Protestujące w Sejmie pielęgniarki przyznają, że chciałyby wrócić do domów, ale nie pozwala im na to obawa o los ich zawodu. Kilkanaście pielęgniarek i położnych od czwartku przebywa na galerii sejmowej. Jak mówią - po tak długi czasie spędzonym w Sejmie chciałyby wrócić do bliskich, ale na razie nie podejmą takiej decyzji.
W południe przed Sejmem odbędzie się manifestacja Ogólnopolskiego Związku Zawodowego Pielęgniarek i Położnych. Protestujące w budynku pielęgniarki przyznają, że planowana demonstracja będzie dla nich sporym wsparciem, a siostry, które przyjadą będą walczyły o to samo, co one.

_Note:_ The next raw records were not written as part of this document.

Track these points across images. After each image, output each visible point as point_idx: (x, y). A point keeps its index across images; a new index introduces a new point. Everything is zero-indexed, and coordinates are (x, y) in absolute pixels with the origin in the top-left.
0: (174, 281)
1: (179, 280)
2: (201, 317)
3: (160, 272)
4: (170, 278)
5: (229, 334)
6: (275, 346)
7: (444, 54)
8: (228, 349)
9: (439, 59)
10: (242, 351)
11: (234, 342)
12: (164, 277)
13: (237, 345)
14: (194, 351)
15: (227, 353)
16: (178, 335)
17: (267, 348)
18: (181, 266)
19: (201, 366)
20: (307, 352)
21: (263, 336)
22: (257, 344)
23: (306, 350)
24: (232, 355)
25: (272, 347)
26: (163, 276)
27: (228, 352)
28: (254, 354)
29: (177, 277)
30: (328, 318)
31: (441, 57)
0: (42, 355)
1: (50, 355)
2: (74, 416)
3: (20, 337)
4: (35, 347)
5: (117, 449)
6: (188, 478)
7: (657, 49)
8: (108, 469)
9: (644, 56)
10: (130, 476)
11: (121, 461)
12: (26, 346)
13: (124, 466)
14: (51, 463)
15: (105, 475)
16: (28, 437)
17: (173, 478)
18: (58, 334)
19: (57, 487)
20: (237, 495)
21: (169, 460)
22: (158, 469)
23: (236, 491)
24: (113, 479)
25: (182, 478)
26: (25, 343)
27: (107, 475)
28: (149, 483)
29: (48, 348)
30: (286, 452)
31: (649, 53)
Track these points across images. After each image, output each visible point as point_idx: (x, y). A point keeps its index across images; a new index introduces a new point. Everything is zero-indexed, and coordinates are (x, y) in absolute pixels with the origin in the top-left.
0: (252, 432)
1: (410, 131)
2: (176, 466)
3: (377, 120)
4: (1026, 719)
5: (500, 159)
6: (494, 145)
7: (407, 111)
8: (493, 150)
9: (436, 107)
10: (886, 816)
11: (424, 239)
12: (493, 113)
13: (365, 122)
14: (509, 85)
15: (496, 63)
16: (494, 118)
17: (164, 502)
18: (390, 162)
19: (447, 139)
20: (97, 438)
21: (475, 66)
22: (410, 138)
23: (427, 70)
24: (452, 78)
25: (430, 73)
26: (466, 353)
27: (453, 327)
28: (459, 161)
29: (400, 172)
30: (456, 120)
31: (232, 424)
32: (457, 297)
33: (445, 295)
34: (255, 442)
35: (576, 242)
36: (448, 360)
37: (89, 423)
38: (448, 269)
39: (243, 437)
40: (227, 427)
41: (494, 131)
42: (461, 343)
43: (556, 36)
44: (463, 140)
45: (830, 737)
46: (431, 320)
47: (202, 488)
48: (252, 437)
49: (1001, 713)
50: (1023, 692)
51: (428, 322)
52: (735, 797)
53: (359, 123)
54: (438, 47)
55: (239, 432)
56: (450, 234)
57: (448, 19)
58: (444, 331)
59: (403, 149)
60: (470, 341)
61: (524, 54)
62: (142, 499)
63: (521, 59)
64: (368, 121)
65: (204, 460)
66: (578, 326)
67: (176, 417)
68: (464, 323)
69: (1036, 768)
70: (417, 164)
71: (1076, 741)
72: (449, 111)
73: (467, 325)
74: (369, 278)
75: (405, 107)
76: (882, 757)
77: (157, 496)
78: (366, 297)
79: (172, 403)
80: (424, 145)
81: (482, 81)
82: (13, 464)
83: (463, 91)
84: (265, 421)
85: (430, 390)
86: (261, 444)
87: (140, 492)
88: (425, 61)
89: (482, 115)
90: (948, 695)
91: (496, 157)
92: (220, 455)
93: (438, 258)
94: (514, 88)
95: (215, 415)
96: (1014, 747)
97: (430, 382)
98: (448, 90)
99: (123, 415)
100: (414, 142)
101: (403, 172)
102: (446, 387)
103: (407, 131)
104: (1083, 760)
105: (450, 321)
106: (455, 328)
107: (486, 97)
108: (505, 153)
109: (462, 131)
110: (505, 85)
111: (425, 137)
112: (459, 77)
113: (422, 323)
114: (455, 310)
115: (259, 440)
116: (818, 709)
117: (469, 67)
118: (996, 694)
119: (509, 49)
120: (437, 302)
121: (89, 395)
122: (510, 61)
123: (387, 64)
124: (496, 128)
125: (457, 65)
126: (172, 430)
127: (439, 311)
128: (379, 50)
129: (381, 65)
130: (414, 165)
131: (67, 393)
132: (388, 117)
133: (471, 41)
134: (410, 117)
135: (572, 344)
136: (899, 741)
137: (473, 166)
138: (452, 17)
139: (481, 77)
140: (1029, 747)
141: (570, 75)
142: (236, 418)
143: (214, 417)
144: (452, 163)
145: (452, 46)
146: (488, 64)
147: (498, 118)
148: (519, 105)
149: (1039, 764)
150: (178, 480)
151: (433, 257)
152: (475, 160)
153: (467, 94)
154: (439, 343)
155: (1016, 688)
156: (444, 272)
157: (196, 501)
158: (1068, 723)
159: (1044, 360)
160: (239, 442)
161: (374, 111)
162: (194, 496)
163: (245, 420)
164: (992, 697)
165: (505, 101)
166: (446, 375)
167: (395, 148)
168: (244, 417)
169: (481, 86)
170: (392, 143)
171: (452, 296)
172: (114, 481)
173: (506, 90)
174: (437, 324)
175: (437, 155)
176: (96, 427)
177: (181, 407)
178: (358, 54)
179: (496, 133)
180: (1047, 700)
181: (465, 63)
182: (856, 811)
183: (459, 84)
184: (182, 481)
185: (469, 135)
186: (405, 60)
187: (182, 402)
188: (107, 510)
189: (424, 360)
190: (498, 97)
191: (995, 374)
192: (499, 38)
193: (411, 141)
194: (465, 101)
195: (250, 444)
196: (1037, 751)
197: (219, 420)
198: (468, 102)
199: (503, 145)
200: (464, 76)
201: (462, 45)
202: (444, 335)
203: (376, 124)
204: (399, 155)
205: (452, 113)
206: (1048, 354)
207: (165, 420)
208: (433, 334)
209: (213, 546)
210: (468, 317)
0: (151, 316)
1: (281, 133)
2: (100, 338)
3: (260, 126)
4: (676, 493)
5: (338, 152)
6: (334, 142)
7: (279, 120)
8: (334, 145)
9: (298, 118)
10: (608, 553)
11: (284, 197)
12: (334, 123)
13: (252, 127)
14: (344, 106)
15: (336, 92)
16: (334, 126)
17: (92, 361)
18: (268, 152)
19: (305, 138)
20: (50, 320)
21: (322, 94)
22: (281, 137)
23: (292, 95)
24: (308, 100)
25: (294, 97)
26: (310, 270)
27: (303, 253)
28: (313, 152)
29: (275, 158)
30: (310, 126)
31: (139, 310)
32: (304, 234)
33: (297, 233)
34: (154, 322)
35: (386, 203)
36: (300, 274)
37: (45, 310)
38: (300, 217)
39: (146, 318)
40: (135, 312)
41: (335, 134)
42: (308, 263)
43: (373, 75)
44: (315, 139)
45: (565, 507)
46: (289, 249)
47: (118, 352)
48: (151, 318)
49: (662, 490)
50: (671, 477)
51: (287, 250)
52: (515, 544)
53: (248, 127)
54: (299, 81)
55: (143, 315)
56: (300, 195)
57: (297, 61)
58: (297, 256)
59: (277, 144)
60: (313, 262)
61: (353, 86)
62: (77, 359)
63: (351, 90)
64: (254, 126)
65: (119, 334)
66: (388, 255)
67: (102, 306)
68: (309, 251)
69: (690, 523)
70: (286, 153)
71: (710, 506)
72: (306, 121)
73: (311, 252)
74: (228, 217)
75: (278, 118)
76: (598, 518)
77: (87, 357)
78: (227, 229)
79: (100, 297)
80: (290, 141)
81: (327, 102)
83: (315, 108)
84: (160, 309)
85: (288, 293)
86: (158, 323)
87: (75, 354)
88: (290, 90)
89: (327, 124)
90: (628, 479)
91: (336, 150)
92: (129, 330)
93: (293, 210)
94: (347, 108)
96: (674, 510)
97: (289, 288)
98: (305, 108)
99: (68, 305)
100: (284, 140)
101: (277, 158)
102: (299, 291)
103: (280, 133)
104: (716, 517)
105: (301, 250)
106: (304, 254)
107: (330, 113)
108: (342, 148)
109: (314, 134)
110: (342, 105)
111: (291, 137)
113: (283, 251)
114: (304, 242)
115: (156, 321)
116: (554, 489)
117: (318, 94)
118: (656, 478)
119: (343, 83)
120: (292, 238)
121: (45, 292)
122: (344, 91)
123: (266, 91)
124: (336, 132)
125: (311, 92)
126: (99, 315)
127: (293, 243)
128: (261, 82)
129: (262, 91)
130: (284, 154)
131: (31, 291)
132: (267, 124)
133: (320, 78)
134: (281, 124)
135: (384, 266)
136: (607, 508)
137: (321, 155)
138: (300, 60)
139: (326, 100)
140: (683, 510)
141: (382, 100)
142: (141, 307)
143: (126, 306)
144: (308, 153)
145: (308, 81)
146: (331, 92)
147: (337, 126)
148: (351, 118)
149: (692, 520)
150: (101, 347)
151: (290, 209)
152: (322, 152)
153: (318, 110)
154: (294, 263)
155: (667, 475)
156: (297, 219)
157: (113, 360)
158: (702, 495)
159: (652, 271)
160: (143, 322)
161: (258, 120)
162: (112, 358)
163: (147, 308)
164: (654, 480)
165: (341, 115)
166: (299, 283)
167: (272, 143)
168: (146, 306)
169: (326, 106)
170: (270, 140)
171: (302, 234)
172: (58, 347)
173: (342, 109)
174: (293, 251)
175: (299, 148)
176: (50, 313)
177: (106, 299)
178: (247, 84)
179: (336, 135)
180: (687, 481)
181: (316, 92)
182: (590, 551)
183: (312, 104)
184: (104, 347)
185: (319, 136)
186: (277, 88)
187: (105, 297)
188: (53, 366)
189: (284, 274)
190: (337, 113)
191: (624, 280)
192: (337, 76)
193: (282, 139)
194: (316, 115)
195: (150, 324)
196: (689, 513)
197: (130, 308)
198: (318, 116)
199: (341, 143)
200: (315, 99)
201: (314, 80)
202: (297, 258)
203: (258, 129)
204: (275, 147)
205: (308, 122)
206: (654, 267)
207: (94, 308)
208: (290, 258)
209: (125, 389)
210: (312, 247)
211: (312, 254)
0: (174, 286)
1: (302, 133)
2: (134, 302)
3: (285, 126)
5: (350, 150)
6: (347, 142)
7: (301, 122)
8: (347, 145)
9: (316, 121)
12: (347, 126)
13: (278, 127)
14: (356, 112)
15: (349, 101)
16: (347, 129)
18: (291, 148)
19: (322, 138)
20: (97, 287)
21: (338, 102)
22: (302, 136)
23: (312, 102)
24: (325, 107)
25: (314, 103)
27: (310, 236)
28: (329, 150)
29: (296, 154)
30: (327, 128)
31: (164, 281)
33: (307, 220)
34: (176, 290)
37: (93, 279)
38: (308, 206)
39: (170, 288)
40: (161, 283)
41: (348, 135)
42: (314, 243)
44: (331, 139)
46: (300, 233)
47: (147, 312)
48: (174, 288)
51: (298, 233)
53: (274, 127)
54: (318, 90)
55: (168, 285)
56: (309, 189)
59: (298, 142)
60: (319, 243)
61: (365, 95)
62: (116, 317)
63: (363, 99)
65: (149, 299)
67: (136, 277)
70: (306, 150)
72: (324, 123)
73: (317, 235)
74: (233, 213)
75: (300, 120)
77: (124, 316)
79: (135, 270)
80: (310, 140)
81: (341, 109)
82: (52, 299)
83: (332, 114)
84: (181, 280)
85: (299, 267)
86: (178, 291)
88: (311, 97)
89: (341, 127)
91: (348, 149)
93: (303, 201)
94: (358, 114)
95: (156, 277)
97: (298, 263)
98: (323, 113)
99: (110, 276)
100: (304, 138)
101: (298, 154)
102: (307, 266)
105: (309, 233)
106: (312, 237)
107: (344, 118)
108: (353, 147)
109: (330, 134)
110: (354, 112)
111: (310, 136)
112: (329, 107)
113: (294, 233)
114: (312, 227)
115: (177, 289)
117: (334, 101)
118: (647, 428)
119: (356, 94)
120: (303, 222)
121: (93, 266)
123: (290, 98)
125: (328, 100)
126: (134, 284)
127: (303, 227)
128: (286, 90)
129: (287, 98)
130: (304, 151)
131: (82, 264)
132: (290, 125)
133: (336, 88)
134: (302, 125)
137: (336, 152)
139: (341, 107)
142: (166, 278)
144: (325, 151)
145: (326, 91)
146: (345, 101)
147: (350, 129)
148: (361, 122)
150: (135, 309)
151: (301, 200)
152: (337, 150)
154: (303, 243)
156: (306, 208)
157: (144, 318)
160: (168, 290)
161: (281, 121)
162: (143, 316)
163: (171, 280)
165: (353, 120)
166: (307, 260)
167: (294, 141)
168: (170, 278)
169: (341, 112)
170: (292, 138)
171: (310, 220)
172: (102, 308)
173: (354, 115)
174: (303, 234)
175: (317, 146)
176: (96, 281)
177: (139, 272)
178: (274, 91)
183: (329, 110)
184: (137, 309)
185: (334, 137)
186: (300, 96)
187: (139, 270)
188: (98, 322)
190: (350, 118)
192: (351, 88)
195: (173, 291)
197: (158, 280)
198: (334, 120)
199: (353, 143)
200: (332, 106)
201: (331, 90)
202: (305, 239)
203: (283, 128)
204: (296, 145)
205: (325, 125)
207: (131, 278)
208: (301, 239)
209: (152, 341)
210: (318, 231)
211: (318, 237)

Przed Sejmem trwają przygotowania do dzisiejszej manifestacji - teren przed budynkiem jest ogradzany specjalnymi barierkami.
Pielęgniarki domagają się przywrócenia w szpitalach umów o pracę jako jedynie obowiązujących w tej grupie zawodowej. Zmiany w trybie zatrudniania pielęgniarek przewiduje uchwalona przez Sejm w ubiegły piątek ustawa o działalności leczniczej.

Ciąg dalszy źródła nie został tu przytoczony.